Do you see how this can complicate things unnecessarily? If we didn’t know these superfluous things about each other, we could go on working just fine, still blithely thinking well of one another. We wouldn’t have to suddenly re-evaluate each-other’s reason, patriotism and general intelligence.
Politics is not necessary in the workplace. It’s a completely counterproductive and incendiary thing to introduce.
Stop forwarding me the conspiracy theory emails, take the bumper sticker down from your cubicle and quit it with the jokes.
The jokes can be especially insulting. This is doubly true if you just assume I share your political beliefs and insist on foisting a joke upon me that I have no intention in laughing at. How could you think I would agree with that opinion? You think so little of me that you assume I think the same way that dumb people like you do?
I’m trying to be a bit funny here, but the point is serious. Being too free with your political views can be detrimental to your career. And to go back to my old-fashioned point, it’s just bad manners.

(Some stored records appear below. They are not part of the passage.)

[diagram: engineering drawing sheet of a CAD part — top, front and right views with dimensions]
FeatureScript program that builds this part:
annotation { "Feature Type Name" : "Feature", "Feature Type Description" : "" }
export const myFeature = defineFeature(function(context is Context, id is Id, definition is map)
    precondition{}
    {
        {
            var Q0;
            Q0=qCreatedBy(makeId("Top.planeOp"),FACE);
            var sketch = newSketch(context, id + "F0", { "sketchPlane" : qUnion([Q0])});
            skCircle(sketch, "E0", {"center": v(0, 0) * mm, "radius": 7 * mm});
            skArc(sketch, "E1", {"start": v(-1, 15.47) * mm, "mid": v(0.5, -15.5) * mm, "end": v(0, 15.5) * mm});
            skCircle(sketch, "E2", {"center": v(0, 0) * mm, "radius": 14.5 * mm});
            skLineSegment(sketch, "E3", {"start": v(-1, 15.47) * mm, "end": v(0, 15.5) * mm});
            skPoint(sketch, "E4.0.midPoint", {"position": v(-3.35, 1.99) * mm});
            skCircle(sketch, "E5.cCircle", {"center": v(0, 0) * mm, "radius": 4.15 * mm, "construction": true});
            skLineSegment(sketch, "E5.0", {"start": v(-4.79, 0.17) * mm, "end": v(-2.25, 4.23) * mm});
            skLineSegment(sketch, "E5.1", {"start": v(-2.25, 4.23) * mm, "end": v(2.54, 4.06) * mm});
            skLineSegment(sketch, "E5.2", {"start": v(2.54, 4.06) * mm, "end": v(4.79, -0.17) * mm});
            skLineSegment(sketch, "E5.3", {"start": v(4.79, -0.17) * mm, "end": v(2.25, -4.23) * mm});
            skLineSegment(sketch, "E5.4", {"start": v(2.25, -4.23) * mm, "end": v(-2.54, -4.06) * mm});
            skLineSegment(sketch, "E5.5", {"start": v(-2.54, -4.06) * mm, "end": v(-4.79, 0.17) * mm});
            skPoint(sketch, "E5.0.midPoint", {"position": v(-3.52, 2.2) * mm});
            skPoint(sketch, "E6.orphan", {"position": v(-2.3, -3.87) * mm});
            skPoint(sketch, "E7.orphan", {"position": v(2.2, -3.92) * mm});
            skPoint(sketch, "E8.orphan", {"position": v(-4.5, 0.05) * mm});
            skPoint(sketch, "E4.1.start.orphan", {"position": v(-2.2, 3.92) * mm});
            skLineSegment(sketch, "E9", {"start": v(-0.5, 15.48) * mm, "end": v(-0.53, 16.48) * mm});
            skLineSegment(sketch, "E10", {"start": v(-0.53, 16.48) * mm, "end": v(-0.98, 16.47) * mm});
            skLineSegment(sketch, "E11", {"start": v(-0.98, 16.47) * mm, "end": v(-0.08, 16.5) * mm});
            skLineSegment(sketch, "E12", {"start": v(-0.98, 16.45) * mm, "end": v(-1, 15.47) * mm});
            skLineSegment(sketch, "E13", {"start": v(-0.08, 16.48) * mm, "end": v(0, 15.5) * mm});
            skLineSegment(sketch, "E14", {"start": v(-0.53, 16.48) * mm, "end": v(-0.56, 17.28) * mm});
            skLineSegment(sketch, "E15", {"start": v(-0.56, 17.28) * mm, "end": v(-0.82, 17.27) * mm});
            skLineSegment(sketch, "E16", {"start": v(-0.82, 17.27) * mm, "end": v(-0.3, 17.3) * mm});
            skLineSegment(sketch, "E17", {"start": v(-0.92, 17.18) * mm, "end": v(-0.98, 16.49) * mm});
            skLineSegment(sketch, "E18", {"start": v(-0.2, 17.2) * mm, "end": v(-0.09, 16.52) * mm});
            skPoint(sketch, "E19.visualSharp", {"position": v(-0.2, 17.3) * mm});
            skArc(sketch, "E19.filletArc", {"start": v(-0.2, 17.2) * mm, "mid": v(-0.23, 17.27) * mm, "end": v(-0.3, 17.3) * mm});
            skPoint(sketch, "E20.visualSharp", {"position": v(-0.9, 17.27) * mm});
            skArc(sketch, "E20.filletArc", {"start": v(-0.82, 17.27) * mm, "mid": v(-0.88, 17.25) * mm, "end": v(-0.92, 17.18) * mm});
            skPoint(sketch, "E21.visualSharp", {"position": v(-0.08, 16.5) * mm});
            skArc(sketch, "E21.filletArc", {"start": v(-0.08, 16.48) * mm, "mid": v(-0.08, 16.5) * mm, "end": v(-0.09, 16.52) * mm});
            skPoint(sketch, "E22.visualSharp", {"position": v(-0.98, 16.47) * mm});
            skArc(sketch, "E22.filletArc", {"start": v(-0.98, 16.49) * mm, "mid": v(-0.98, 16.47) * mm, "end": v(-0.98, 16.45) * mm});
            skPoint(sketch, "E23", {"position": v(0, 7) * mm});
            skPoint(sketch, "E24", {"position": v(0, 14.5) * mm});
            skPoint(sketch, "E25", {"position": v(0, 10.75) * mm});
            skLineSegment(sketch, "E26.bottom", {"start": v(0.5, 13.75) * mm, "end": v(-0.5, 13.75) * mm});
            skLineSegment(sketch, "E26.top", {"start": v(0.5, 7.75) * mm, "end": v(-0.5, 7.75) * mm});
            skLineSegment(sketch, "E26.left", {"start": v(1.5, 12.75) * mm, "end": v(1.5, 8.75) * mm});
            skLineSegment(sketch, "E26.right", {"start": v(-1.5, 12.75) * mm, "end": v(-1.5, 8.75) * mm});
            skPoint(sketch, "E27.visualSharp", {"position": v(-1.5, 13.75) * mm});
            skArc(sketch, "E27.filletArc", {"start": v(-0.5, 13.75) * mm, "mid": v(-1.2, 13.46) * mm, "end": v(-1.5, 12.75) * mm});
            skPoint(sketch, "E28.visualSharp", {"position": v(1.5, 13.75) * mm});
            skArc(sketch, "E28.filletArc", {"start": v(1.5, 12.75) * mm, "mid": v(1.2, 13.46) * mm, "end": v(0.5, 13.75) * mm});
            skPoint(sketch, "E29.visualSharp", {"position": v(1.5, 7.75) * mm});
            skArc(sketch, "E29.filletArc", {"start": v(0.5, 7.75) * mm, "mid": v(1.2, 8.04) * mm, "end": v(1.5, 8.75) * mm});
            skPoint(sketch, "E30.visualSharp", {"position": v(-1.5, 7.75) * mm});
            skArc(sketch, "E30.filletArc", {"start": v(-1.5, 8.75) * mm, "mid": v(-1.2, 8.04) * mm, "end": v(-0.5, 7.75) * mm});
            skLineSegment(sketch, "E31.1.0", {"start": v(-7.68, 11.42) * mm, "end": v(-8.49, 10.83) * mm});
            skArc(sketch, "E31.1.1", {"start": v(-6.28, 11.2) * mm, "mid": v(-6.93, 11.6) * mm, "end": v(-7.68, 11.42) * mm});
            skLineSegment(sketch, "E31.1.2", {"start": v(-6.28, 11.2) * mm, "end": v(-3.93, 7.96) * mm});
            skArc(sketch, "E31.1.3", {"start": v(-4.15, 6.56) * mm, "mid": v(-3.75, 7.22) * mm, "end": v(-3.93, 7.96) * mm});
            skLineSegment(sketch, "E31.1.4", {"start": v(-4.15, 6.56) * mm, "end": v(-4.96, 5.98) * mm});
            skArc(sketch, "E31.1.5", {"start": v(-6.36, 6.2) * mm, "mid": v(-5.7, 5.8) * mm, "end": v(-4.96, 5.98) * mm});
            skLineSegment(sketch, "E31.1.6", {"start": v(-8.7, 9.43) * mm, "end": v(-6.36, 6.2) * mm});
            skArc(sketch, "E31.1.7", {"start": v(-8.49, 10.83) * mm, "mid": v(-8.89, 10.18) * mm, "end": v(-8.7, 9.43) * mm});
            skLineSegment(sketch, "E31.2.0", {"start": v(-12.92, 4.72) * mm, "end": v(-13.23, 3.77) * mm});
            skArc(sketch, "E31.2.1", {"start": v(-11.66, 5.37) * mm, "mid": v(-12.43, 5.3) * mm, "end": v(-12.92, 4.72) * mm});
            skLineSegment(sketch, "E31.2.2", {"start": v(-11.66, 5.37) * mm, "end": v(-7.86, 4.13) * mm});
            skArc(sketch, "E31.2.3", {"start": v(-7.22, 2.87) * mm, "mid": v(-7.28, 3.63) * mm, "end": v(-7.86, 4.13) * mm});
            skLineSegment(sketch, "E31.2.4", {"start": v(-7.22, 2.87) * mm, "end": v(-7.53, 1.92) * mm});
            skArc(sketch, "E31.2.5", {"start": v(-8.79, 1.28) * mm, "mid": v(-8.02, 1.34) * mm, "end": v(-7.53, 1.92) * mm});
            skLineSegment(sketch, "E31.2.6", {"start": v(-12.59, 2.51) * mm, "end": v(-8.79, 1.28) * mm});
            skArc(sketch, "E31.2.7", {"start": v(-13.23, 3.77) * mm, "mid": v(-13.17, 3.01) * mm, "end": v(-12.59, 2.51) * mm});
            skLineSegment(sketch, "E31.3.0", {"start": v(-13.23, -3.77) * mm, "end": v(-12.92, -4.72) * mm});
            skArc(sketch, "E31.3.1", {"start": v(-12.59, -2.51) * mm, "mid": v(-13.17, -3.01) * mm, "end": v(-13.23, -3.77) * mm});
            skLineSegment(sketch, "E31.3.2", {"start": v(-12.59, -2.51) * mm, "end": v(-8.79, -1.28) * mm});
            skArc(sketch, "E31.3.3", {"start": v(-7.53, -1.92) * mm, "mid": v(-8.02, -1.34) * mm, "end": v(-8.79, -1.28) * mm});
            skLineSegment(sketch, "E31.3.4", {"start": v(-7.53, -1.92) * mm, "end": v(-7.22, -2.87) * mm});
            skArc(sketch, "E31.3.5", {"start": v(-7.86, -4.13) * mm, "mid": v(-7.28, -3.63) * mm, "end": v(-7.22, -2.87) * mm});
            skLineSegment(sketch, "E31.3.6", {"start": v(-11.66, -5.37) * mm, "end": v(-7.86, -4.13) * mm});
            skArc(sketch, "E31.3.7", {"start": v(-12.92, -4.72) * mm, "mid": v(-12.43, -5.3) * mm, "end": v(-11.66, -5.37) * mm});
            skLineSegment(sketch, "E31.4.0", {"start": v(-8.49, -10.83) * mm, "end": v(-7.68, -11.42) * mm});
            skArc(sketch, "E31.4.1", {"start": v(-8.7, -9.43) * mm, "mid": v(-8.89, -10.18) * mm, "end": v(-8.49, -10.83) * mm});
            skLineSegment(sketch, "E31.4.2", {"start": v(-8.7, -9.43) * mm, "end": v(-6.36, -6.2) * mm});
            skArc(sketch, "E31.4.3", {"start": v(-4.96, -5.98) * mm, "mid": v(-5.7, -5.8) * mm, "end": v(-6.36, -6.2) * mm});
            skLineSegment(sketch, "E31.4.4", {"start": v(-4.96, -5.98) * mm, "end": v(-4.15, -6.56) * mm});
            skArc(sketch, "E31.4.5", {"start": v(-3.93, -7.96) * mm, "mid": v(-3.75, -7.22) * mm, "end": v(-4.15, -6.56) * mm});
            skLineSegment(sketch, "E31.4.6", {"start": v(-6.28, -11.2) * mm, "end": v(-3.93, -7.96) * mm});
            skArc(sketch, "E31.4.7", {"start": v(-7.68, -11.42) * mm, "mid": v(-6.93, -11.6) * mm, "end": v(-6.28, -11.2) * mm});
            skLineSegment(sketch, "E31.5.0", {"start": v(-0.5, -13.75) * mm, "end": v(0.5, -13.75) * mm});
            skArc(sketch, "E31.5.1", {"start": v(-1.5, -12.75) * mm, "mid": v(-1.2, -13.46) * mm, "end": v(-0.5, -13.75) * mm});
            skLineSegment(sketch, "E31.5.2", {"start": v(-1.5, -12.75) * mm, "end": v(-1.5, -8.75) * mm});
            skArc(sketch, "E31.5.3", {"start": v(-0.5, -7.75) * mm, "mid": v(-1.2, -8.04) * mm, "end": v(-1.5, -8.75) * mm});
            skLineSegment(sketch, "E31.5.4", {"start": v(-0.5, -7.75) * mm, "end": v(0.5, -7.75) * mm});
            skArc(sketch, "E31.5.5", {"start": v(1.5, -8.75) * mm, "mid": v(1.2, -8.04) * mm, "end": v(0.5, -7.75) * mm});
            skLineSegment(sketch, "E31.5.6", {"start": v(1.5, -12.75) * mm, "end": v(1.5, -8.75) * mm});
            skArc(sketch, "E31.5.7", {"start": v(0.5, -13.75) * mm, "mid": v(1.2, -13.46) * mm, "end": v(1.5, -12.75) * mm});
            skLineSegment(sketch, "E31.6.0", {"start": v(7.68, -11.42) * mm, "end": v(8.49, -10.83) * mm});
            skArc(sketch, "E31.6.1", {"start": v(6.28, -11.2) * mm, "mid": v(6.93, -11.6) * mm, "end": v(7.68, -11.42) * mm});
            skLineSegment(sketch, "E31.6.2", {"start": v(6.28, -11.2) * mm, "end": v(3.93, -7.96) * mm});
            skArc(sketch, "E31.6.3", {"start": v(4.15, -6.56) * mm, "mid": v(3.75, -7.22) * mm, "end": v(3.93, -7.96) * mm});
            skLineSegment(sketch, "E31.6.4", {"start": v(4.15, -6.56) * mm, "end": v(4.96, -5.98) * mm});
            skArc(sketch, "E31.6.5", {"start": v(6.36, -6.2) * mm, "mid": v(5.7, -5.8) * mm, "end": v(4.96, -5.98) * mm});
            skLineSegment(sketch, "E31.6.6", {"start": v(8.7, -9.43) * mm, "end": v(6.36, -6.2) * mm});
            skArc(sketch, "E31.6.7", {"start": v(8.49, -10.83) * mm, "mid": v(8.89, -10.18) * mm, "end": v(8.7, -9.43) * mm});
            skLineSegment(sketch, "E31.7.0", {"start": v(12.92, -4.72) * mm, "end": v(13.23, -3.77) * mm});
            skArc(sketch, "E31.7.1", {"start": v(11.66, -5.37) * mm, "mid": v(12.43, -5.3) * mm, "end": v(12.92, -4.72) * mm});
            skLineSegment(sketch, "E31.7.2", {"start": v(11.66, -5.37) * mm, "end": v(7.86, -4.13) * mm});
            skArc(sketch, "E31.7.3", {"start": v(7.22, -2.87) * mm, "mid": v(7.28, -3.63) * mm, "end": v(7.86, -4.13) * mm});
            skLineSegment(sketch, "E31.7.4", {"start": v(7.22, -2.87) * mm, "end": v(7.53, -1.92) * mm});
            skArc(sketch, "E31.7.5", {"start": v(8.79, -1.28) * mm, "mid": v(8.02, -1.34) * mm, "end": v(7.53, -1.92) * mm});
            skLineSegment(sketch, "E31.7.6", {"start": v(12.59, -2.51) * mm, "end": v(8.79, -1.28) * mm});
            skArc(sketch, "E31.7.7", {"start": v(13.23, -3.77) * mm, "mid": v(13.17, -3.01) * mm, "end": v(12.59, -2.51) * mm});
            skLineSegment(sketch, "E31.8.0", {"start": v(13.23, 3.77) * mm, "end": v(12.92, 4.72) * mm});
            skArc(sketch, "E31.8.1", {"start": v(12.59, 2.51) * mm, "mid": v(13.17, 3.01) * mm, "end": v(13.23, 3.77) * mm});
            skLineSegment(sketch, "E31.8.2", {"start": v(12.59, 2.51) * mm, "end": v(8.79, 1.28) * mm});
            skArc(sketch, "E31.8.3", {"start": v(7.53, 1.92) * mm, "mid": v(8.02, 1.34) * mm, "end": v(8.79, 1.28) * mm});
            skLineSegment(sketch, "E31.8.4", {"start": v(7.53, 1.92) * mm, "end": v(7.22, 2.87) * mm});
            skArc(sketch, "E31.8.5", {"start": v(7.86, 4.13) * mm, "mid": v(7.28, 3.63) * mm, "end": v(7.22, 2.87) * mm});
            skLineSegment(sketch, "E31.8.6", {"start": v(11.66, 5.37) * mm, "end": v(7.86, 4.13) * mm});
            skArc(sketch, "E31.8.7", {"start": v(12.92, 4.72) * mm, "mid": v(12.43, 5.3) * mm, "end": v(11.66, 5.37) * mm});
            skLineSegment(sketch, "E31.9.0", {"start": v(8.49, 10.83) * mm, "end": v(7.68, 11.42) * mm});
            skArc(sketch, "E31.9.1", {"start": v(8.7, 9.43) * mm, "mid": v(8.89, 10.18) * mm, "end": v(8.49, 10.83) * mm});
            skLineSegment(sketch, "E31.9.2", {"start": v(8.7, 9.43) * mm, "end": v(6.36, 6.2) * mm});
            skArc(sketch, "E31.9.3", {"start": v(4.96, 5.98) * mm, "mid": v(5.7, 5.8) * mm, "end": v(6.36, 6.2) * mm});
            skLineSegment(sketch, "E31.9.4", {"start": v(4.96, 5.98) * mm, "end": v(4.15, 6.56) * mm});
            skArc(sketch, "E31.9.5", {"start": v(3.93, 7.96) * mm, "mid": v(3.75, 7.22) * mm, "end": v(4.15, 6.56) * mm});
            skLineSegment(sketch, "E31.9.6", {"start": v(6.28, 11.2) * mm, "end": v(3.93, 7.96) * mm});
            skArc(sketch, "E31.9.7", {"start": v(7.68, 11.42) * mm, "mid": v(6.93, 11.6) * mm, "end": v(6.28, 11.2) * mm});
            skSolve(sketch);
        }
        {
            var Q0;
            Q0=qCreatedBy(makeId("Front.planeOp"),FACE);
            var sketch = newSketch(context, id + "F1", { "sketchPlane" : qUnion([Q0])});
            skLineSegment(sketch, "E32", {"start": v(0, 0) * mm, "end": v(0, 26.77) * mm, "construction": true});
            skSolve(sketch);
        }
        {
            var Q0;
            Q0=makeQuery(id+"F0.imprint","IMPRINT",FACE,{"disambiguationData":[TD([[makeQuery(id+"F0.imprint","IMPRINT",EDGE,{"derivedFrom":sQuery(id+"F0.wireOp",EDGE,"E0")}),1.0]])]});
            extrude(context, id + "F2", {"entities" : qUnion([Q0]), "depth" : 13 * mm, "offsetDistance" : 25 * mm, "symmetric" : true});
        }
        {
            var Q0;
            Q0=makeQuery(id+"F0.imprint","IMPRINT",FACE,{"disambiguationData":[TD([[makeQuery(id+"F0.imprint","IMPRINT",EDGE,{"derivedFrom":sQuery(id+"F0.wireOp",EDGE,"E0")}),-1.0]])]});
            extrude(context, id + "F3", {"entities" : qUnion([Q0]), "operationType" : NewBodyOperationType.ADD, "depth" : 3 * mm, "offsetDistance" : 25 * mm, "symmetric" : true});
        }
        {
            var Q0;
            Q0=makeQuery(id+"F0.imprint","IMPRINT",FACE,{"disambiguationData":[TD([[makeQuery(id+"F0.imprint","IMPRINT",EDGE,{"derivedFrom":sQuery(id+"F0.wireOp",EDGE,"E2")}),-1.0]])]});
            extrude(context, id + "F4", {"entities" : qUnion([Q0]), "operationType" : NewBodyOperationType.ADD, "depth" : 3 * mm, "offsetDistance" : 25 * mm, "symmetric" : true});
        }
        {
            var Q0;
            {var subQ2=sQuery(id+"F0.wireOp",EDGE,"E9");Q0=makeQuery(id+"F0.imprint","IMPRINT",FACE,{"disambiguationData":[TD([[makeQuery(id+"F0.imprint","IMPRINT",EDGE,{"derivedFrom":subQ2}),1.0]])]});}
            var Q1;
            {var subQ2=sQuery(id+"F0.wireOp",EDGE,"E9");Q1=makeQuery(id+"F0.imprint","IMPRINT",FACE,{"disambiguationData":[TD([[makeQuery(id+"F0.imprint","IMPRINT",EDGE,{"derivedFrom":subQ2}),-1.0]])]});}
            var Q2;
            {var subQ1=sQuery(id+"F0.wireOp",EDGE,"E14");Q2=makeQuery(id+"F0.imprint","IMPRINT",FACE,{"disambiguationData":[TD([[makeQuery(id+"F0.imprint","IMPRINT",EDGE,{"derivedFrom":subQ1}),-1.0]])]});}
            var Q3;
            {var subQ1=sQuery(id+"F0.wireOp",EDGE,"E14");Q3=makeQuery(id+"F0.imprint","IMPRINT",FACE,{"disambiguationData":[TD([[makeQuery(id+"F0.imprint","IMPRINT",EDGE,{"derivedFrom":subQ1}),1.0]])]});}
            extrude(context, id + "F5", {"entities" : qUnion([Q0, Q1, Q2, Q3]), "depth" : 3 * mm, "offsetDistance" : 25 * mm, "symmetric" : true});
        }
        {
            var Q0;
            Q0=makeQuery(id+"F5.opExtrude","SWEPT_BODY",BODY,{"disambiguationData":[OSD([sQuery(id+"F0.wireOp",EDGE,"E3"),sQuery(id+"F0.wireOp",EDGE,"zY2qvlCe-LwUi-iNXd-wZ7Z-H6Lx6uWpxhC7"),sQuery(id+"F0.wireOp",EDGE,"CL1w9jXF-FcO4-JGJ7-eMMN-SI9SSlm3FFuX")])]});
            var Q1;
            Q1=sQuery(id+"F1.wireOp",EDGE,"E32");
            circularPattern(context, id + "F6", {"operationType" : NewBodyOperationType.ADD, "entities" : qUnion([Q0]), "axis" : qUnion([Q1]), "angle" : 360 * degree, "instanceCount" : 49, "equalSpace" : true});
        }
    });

And we haven’t even talked about independents, or people who don’t care about politics yet! To these people, we both – Liberals and Conservatives, Republicans and Democrats alike – come off as bores… annoying, loud-mouthed, opinionated bores. There they go again, arguing the same stupid political points over and over…
If nothing else, do it for the people who just don’t care as much as you do. Talk about sports, or what you thought of last night’s Desperate Housewives. And spare the rest of use your tirade.